At the same time, loss of confidence as a just cause of dismissal was never intended to provide
employers with a blank check for terminating employment. Loss of confidence should ideally
apply only (1) to cases involving employees occupying positions of trust and confidence, or (2)
to situations where the employee is routinely charged with the care and custody of the
employers money or property. To the first class belong managerial employees, i.e., those
vested with the powers and prerogatives to lay down management polices and/or to hire,
transfer, suspend, lay-off, recall, discharge, assign or discipline employees, or effectively
recommend such managerial actions. To the second class belong cashiers, auditors, property
custodians, or those who, in the normal and routine exercise of their functions, regularly handle
significant amounts of money or property.

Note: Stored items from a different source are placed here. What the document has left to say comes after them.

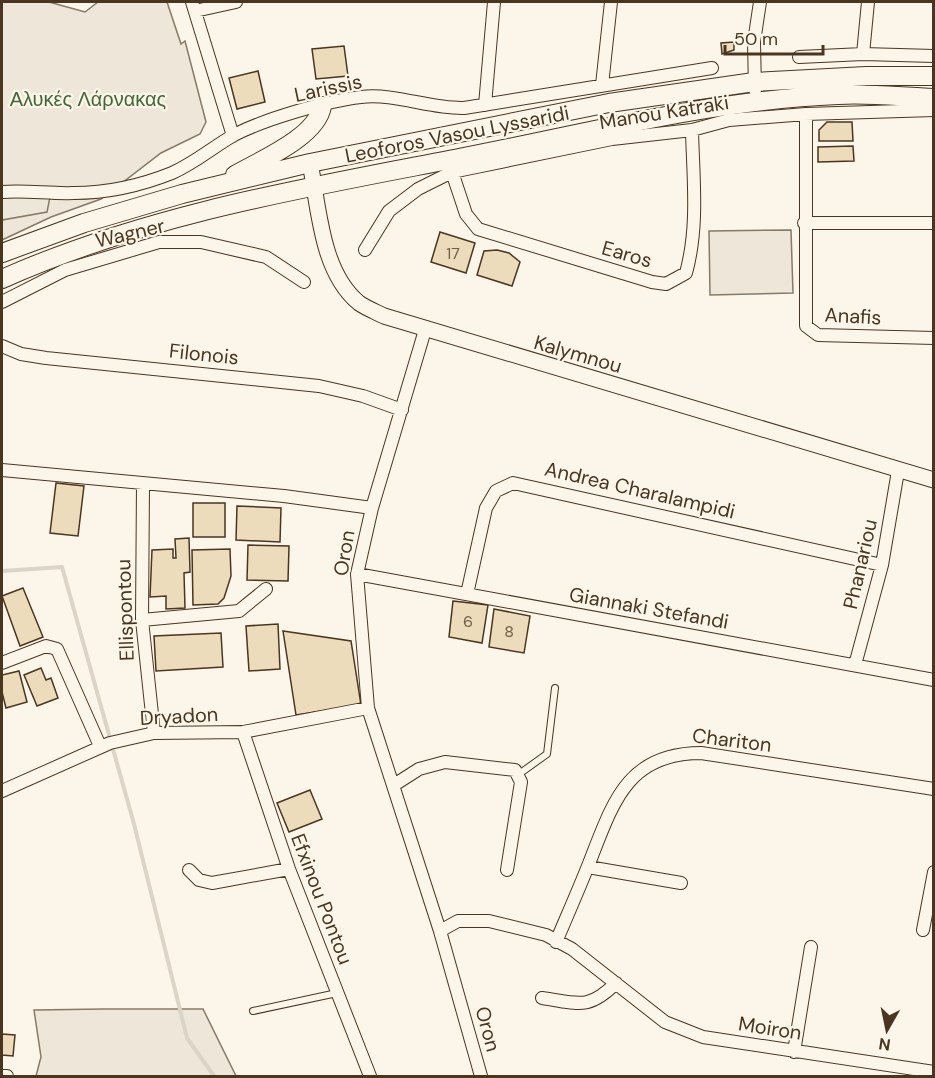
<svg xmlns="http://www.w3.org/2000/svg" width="935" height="1078" viewBox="0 0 935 1078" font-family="'DM Sans',sans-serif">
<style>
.green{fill:#ede6d9;stroke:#887966;stroke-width:1.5}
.parking{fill:#ede7d9;stroke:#887966;stroke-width:1.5}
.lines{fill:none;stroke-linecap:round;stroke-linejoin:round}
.stream{stroke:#dcd4c6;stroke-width:4}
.building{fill:#ecdcbc;stroke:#4a3520;stroke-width:1.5}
.service-casing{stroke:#4a3520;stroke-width:8}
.minor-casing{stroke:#4a3520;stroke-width:14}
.tertiary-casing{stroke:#4a3520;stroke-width:17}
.primary-casing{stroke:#4a3520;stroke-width:20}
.service{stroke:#fbf6e9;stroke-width:6}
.minor{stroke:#fbf6e9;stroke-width:12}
.tertiary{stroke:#fbf6e9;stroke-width:15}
.primary{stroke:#fbf6e9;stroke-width:18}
.labels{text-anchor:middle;stroke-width:4.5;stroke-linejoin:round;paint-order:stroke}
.number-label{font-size:16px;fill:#725f47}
.street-label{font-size:20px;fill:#4a3520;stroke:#fbf6e9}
.park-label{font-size:20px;fill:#436837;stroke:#fbf6e9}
</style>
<rect width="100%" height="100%" fill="#fbf6e9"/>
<path class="green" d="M2,2H49L85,12L98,2H167L181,44L185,41L206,122L200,134L161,153L101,199L51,217L2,240Z
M791,230L793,293L710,295L709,231Z
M104,1009H203L236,1076H36L41,1057L34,1010Z"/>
<path class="parking" d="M2,192H51L47,212L2,220Z"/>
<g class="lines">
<path class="stream" d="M2,571L62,567L134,824L187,1038L214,1076"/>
</g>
<path class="building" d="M734,42V50L722,54L721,43Z
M344,46L348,76L316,79L312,49Z
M258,71L265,102L237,109L229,78Z
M827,122H852L853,141H819V130Z
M853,146L854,161L818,162V147Z
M440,232L475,243L466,273L431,262Z
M497,250L509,253L520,262L512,286L477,275L484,251Z
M56,483L84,486L78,536L50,533Z
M193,503H225V537H193Z
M237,506L281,508L280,542L236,540Z
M189,538L190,572L184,573L185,608L166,609V596L150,597L152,550L173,549V558H176L175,539Z
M248,545L289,546L288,581L247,580Z
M230,549L231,576L224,598L218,604L193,605L192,550Z
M23,588L43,637L20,646L2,596Z
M453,601L488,605L482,643L449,637Z
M494,609L530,616L524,653L489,647Z
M278,624L280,669L249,671L246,626Z
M283,631L351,641L361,705L296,715Z
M221,633L223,667L156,671L154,636Z
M41,668L46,680L51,678L58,698L37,706L24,675Z
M19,671L27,702L6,708L2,692V675Z
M310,790L322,819L289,832L277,803Z
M2,1034L15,1035L13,1056L2,1055Z"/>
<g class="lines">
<defs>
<path id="service" d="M519,774L547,754L555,688
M253,1011L337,993"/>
<path id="minor" d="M192,2L233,136
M195,11L236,2
M863,54L868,2
M799,57L863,54L934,56
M602,85L611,2
M755,90L754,42L760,2
M485,105L494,2
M806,114V326L818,335L934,338
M452,172L466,214L478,229L652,282L666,284L686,273C699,226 693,177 692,130
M2,192C26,190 50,194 74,193C106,193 142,185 172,173C195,163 213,147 234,135C265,119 326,101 361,97C395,93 430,109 464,108L712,68
M804,223H934
M365,250L389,211L418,189L452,172L612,139L692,130L729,120L806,114L934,110
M2,302L65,270L159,242H201L266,257L304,282
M425,330L372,508L357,574L368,708L440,931L481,1076
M2,346L21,354L46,358L319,386L363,396L402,410
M2,470L284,496L372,508
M143,484L142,620L154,733
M357,574L934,680
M467,594L486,508L496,491L513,483L882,565
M142,620L239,611L266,589
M2,663L46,646L57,649L100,746
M855,665L882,565L898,471
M243,732L289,869L370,1076
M394,785L419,769L445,762L515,770L521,782L507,870
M2,791L110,743L154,733L243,732L368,708
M588,867L681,883
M189,870L199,880L212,883L289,869
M923,930L934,872
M440,931L458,921H489L546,935L572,949L665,1022L703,1037L934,1072
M556,942C567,916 578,891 588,866C612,806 625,753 701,753L934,789
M542,998C578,1003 588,1011 616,983
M794,1052L811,947
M2,1076H7"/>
<path id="tertiary" d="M310,163C319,208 321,272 359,303C366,308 376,312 384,316L934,480"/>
<path id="primary" d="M235,175C261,160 317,137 322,106
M2,253L84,223L182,194L310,163L609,103L754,82L866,76H934
M2,279C148,214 304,188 459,158C584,134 710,100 838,95C869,93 902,97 934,98"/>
</defs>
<use href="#service" class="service-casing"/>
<use href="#minor" class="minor-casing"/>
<use href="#tertiary" class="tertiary-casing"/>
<use href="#primary" class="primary-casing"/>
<use href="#service" class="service"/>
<use href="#minor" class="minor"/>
<use href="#tertiary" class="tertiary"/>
<use href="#primary" class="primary"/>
</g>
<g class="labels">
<g class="number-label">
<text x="453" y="259">17</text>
<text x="468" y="627">6</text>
<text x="509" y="637">8</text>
</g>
<g class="street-label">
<text transform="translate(328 88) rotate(-12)" y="7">Larissis</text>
<text transform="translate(664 112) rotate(-9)" y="7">Manou Katraki</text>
<text transform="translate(457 134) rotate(-11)" y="7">Leoforos Vasou Lyssaridi</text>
<text transform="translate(130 233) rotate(-13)" y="7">Wagner</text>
<text transform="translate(627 254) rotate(16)" y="7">Earos</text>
<text transform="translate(853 316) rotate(3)" y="7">Anafis</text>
<text transform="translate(204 354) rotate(6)" y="7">Filonois</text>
<text transform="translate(578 354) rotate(16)" y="7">Kalymnou</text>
<text transform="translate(640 490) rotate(13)" y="7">Andrea Charalampidi</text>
<text transform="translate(344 553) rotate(-81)" y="7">Oron</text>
<text transform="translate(860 564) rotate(-77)" y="7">Phanariou</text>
<text transform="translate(649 608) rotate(10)" y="7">Giannaki Stefandi</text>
<text transform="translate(125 610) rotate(-92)" y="7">Ellispontou</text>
<text transform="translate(179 716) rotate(-3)" y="7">Dryadon</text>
<text transform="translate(732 740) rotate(7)" y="7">Chariton</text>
<text transform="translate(322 899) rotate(69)" y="7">Efxinou Pontou</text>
<text transform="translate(770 1028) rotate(9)" y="7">Moiron</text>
<text transform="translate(488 1029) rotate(75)" y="7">Oron</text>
</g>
<g class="park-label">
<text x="88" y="106">Αλυκές Λάρνακας</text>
</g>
</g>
<rect width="935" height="1078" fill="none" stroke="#4a3520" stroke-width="6"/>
<g transform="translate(887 1030) rotate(189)" stroke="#fbf6e9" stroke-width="4.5" paint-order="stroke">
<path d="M0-4.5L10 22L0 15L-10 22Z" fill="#4a3520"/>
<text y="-9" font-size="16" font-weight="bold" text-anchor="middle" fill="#4a3520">N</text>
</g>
<path d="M725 45v9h98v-9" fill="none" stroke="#4a3520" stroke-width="3"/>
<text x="734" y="45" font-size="18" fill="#4a3520" stroke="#fbf6e9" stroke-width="4.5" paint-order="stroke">50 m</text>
</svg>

As branch manager, Lopez clearly occupies a "position of trust." As a bank official, the
petitioner must have been aware that it is basic in every sound management that people under
ones supervision and direction are bound to follow instructions or to inform their superior of
what is going on in their respective areas of concern, especially regarding matters of vital
interest to the enterprise. What appears clear is that the bank cannot in the future trust the
petitioner as a manager who would follow directives from higher authorities on business policy
and directions. The bank can be placed at risk if this kind of managerial attitude will be
repeated, especially if it becomes an accepted rule among lower managers.

In Nokom v. NLRC,32 we reiterated the guidelines for the application of loss of confidence as
follows: (1) loss of confidence, should not be simulated; (2) it should not be used as a
subterfuge for causes which are improper, illegal or unjustified; (3) it may not be arbitrarily
asserted in the face of overwhelming evidence to the contrary; and (4) it must be genuine, not
a mere afterthought to justify an earlier action taken in bad faith.